U-46 board questions why state tax relief grants didn't come
Elgin schools officials say they are disappointed unit districts that applied for a portion of $50 million in property tax relief grants from the state this year were sidelined due to the criteria used for calculating eligibility.
Elgin Area School District U-46 sought roughly $43 million - the maximum for which it was eligible - for fiscal year 2019.
Tax relief grants are a provision of the state's new evidence-based school funding law. A school district's eligibility is based on whether it has the highest unit equivalent tax rate compared to all the districts that applied. Approved districts must agree to abate a portion of taxes in the coming tax year.
"The way the state evaluated which districts were eligible really favored high school districts," school board member Sue Kerr said during Monday night's school board meeting. "Not a single unit district in the state received any property tax relief, and I believe 75 percent of the schools that got it were high school districts. It's a problem."
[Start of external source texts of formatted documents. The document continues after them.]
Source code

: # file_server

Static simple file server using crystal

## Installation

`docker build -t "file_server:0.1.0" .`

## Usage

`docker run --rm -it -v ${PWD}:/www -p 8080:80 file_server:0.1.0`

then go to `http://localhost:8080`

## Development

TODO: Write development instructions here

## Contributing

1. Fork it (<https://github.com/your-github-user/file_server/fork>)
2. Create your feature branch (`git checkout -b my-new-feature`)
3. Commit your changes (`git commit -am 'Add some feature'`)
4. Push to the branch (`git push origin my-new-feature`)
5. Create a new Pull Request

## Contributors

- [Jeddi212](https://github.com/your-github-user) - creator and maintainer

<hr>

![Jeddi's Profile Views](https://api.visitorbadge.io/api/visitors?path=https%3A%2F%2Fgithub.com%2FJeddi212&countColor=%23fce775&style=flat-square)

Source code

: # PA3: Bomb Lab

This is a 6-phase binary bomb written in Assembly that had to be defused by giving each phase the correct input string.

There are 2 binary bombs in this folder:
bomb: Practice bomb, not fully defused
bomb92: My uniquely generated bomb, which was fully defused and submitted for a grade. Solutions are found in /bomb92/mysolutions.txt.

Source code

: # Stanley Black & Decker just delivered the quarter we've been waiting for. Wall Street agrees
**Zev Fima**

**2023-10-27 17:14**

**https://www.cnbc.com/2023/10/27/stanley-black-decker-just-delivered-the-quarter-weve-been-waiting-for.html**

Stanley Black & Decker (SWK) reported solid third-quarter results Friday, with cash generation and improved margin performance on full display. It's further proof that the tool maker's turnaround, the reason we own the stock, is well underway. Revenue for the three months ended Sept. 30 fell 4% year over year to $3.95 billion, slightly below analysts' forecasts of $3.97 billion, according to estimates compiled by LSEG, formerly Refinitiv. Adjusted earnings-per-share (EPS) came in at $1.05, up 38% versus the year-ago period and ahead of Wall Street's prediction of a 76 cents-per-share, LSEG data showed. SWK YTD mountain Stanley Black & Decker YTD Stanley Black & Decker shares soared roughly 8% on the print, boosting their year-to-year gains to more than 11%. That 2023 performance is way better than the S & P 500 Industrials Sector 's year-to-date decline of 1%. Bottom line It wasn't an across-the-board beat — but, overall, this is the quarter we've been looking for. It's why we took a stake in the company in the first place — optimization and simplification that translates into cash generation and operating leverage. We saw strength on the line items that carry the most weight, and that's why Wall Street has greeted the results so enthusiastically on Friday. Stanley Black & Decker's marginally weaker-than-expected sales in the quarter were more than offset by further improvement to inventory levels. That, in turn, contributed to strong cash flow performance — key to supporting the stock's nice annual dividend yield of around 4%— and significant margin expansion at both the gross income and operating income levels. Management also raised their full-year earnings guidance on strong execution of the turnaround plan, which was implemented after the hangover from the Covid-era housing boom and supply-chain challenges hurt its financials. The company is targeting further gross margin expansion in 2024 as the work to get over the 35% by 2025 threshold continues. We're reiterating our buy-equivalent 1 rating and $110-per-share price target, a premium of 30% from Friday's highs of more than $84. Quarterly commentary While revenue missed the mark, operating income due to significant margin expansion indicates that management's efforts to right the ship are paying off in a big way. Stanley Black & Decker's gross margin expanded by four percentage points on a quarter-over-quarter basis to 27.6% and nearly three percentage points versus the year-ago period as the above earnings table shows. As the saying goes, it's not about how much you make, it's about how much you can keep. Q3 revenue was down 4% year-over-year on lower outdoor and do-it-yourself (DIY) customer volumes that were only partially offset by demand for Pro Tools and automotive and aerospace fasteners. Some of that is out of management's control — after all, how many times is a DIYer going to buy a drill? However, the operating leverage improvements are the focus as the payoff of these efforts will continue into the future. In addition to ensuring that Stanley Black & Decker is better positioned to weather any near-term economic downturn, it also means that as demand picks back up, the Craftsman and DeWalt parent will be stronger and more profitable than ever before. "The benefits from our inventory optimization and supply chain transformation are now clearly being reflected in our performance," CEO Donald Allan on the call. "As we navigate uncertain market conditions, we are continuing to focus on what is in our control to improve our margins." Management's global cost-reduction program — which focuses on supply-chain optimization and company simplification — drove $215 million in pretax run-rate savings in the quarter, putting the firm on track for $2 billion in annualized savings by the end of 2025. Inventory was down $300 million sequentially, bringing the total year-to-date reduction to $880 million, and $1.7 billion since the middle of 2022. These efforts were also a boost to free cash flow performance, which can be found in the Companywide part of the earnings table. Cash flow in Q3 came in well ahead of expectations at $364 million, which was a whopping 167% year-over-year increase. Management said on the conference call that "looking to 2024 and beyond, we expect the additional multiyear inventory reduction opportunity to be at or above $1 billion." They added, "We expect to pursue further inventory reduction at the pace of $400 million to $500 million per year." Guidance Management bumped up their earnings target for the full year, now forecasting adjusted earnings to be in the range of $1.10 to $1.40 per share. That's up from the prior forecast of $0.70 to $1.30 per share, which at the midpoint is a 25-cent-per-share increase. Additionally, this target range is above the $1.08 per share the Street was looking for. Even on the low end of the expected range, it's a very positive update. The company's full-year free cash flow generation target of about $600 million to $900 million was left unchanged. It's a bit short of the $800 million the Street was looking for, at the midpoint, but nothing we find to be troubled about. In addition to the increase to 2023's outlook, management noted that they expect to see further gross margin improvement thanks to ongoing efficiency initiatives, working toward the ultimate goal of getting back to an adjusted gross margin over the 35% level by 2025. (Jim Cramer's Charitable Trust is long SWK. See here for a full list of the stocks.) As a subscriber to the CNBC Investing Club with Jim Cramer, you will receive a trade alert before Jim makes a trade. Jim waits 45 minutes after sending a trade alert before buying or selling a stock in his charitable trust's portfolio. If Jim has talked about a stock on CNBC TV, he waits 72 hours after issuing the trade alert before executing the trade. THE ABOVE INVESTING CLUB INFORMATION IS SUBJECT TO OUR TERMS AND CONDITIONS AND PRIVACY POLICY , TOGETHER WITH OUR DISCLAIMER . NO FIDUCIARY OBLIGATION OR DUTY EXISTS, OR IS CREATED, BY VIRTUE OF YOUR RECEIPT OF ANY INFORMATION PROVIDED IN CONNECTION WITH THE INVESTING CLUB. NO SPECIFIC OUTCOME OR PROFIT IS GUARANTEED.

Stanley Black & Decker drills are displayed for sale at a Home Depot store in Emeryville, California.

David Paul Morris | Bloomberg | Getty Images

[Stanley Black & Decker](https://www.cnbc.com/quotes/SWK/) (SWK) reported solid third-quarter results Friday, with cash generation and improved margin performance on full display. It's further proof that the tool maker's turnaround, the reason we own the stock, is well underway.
The Illinois State Board of Education last month approved grants for 28 eligible school districts out of 373 districts that applied for tax relief. Those districts collectively may provide roughly $56.9 million in total property tax relief in exchange for the $50 million in state funding.
Of the 28 recipients, 20 were high school districts. Among them are Antioch Community High School District 117, Grayslake Community High School District 127, Leyden Community High School District 212 and Palatine-Schaumburg High School District 211.
U-46 CEO Tony Sanders said the problem lies with the way the law was written.
"It really eliminates the ability for unit districts to ever have access to those dollars," said Sanders adding these tax relief grants become part of the recipient districts' base funding going forward. "It flies in the face of the conversations around wealth versus poverty. A significant number of the districts that got it are already being funded over 100 percent of their adequacy target. It is problematic the way the law was written and I think we need to collectively encourage a change in the General Assembly."
Sanders said it forces "more poverty-stricken districts" to rely on raising funds locally to meet students' educational needs.
Board member Melissa Owens said unit districts didn't stand a chance under the criteria used to determine which districts would receive grants.
"The intent of evidence-based funding is to address the vast inequity that is occurring in the state over school funding," Owens said. "The grants or the rebates that the districts will get ... is going to now be put into their base funding from here on out. So not only did this not address inequity, it is exacerbating inequity. It is building inequity into perpetuity."
Board member Jeanette Ward said U-46 could have granted tax relief to district residents by reducing property taxes without relying on state funding.